Assessing the Impact of Interactive Sampling Using Audience Response Systems

Research Summary:

Iclicker technology has little impact on student performance

Audience Response Systems (ARS), such as iclickers or electronic voting systems, are becoming more common in the classroom in an effort to better engage students and improve active learning. But a new study from the Higher Education Quality Council of Ontario (HEQCO) found that the use of iclickers in one undergraduate course at McMaster University did not improve students’ understanding of course concepts or influence quiz and exam grades. 

Project description

Assessing the Impact of Interactive Sampling Using Audience Response Systems  examines the effectiveness of iclickers in improving students’ understanding of course concepts and overall performance. Iclickers were employed in McMaster’s largest first-year undergraduate course to create an interactive hands-on learning environment for students. Introductory Psychology 1X03 is a blended course consisting of online web modules and weekly face-to-face tutorials of about 25 students each. Tutorials are led by undergraduate teaching assistants (TAs). Approximately 3,000 students were enrolled in the course during the Fall 2012 semester when the experiment took place. 

The experiment employed three different teaching methods during the tutorials to teach three concepts. The teaching methods used were traditional lecture; pen and paper lecture, where students were asked a series of questions and students wrote down their responses and submitted them to the TAs for analysis and posting the day before each quiz; and iclicker lectures, where students were asked questions and responded using iclickers, and TAs immediately provided students with the results. Data from students who did not attend class or write the quiz/exam were excluded from the study, as were approximately 1,000 quiz scores for each concept as some TAs failed to submit their attendance forms on time.

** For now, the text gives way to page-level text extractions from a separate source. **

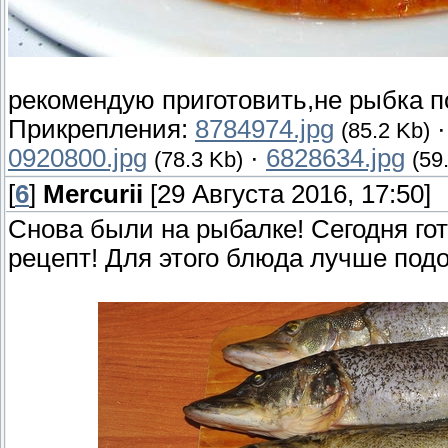
рекомендую приготовить,не рыбка п
Прикрепления:
8784974.jpg
(85.2 Kb)
0920800.jpg
·
6828634.jpg
(78.3 Kb)
(59
[
6
]
Mercurii
[29 Августа 2016, 17:50]
Снова были на рыбалке! Сегодня го
рецепт! Для этого блюда лучше подо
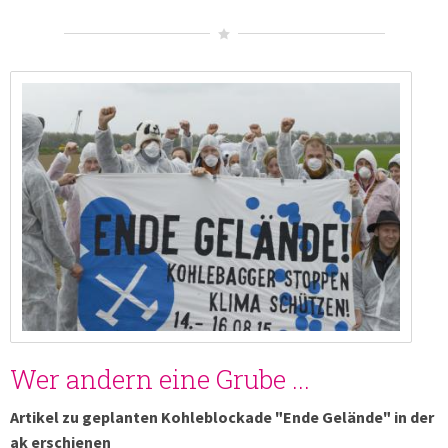
Wer andern eine Grube ...
Artikel zu geplanten Kohleblockade "Ende Gelände" in der
ak erschienen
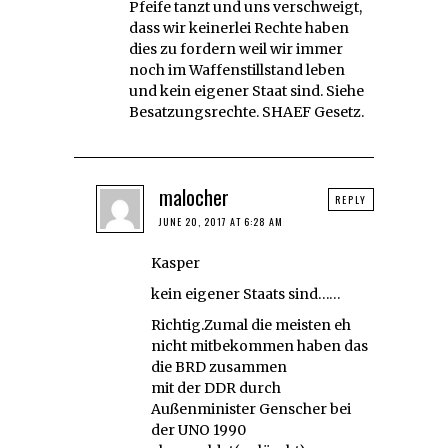
Pfeife tanzt und uns verschweigt,
dass wir keinerlei Rechte haben
dies zu fordern weil wir immer
noch im Waffenstillstand leben
und kein eigener Staat sind. Siehe
Besatzungsrechte. SHAEF Gesetz.
malocher
REPLY
JUNE 20, 2017 AT 6:28 AM
Kasper
kein eigener Staats sind……
Richtig.Zumal die meisten eh
nicht mitbekommen haben das
die BRD zusammen
mit der DDR durch
Außenminister Genscher bei
der UNO 1990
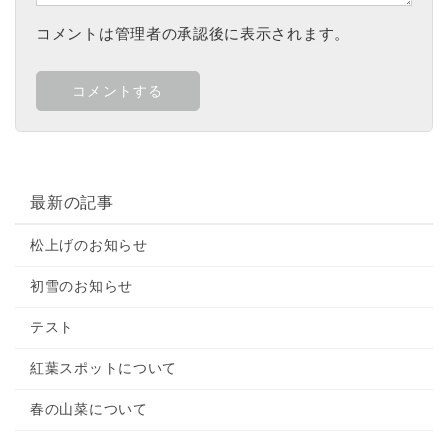
コメントは管理者の承認後に表示されます。
最新の記事
松上げのお知らせ
初雪のお知らせ
テスト
紅葉スポットについて
春の山菜について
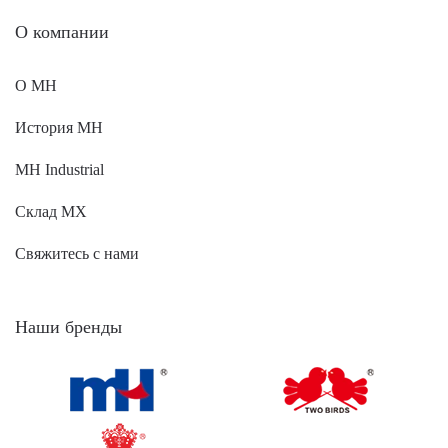
O компании
О MH
История MH
MH Industrial
Склад МХ
Свяжитесь с нами
Наши бренды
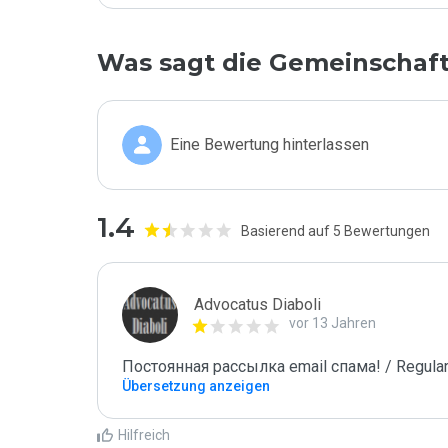
Was sagt die Gemeinschaf
Eine Bewertung hinterlassen
1.4
Basierend auf 5 Bewertungen
Advocatus Diaboli
vor 13 Jahren
Постоянная рассылка email спама! / Regular
Übersetzung anzeigen
Hilfreich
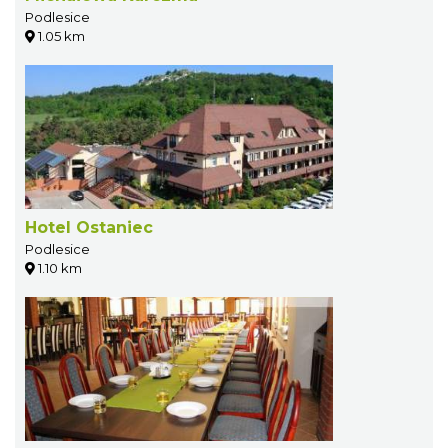
Podlesice
1.05 km
Hotel Ostaniec
Podlesice
1.10 km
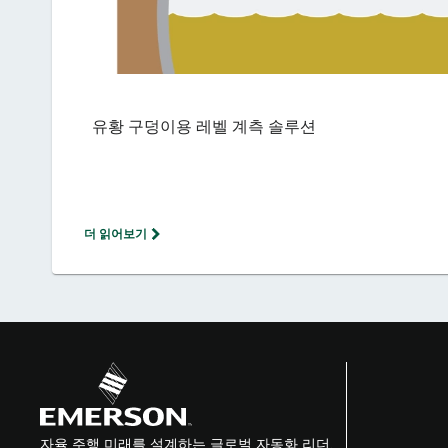
유황 구덩이용 레벨 계측 솔루션
더 읽어보기
자율 주행 미래를 설계하는 글로벌 자동화 리더.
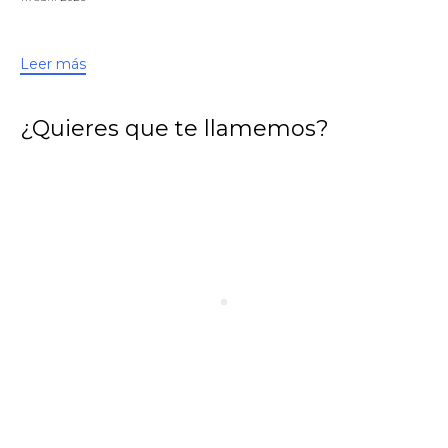
Leer más
¿Quieres que te llamemos?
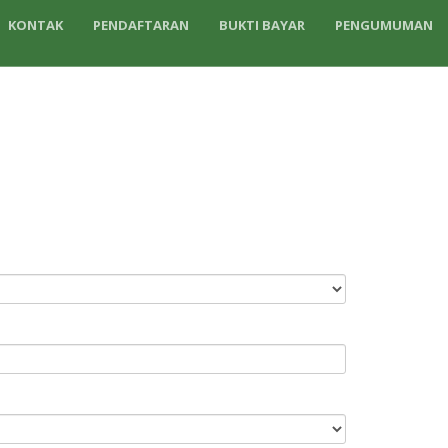
KONTAK
PENDAFTARAN
BUKTI BAYAR
PENGUMUMAN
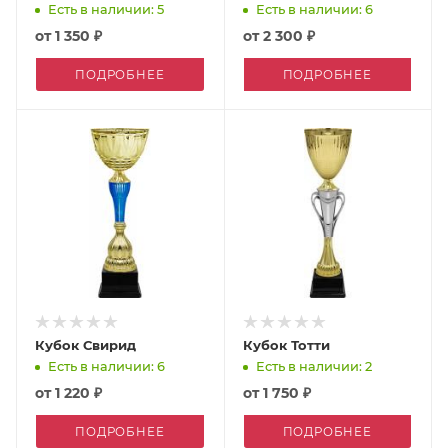
Есть в наличии: 5
Есть в наличии: 6
от
1 350 ₽
от
2 300 ₽
ПОДРОБНЕЕ
ПОДРОБНЕЕ
Кубок Свирид
Кубок Тотти
Есть в наличии: 6
Есть в наличии: 2
от
1 220 ₽
от
1 750 ₽
ПОДРОБНЕЕ
ПОДРОБНЕЕ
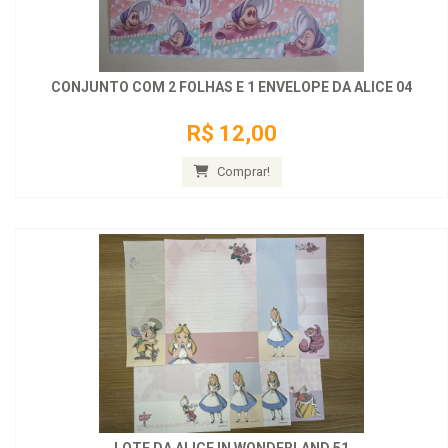
CONJUNTO COM 2 FOLHAS E 1 ENVELOPE DA ALICE 04
R$ 12,00
Comprar!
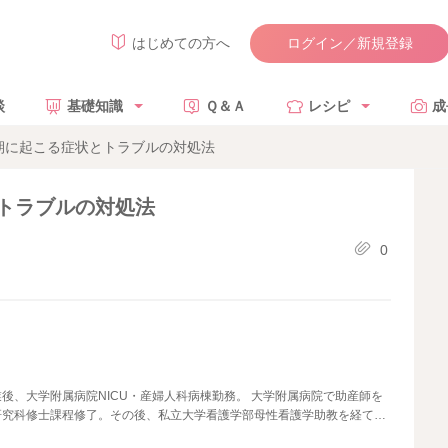
ログイン／新規登録
はじめての方へ
談
基礎知識
Ｑ＆Ａ
レシピ
成
期に起こる症状とトラブルの対処法
トラブルの対処法
0
後、大学附属病院NICU・産婦人科病棟勤務。 大学附属病院で助産師を
研究科修士課程修了。その後、私立大学看護学部母性看護学助教を経て、
執筆・監修に携わる。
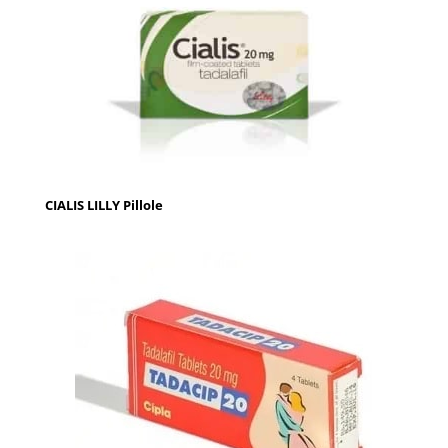
CIALIS LILLY Pillole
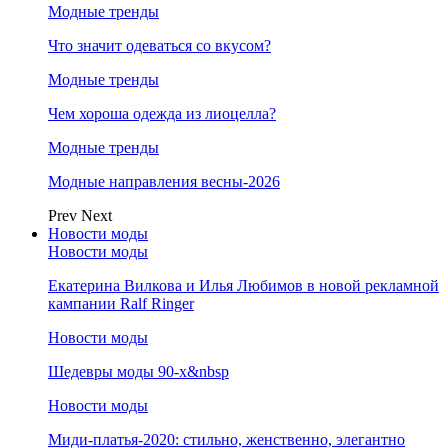
Модные тренды
Что значит одеваться со вкусом?
Модные тренды
Чем хороша одежда из лиоцелла?
Модные тренды
Модные направления весны-2026
Prev
Next
Новости моды
Новости моды
Екатерина Вилкова и Илья Любимов в новой рекламной
кампании Ralf Ringer
Новости моды
Шедевры моды 90-х&nbsp
Новости моды
Миди-платья-2020: стильно, женственно, элегантно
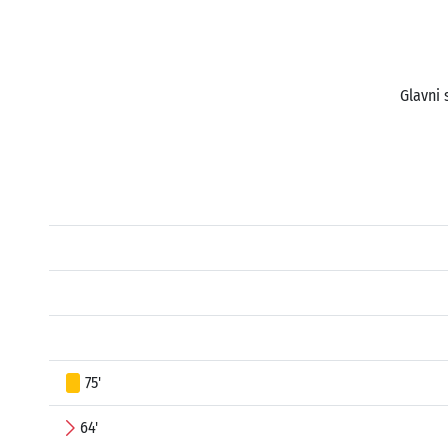
Glavni 
75'
64'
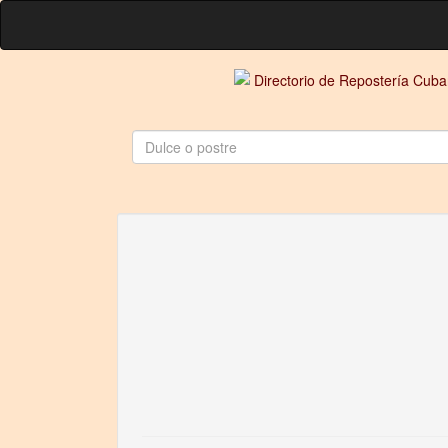
Directorio de Repostería Cub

Following the experiment, students completed a brief questionnaire about their experiences.

Findings

Due to technical difficulties, poor presentation of the course material and lack of participation in the quiz, no data were analyzed for the first concept. The teaching method used had no effect on students’ understanding or quiz/exam performance for the second and third concepts. 

Students did not enjoy using the iclickers with very few students recommending their use.  Not having enough time to learn how to use the technology properly, students were more focused on the iclicker itself, than on the concepts being taught. Moreover, when the technology failed or TAs didn’t know how to use the software, students became distracted and active learning was compromised. On average, the pen and paper teaching method was judged to be more useful than the iclicker method.

Recommendations/Further research

The authors suggest that given the amount of time required to set up iclickers, they should be used either regularly or not at all. They found that a one-time set up was more of a distraction than a benefit to both students and instructors. More generally, the authors note that teaching with ARS should require prior planning and commitment from instructors, and better integration into the course overall.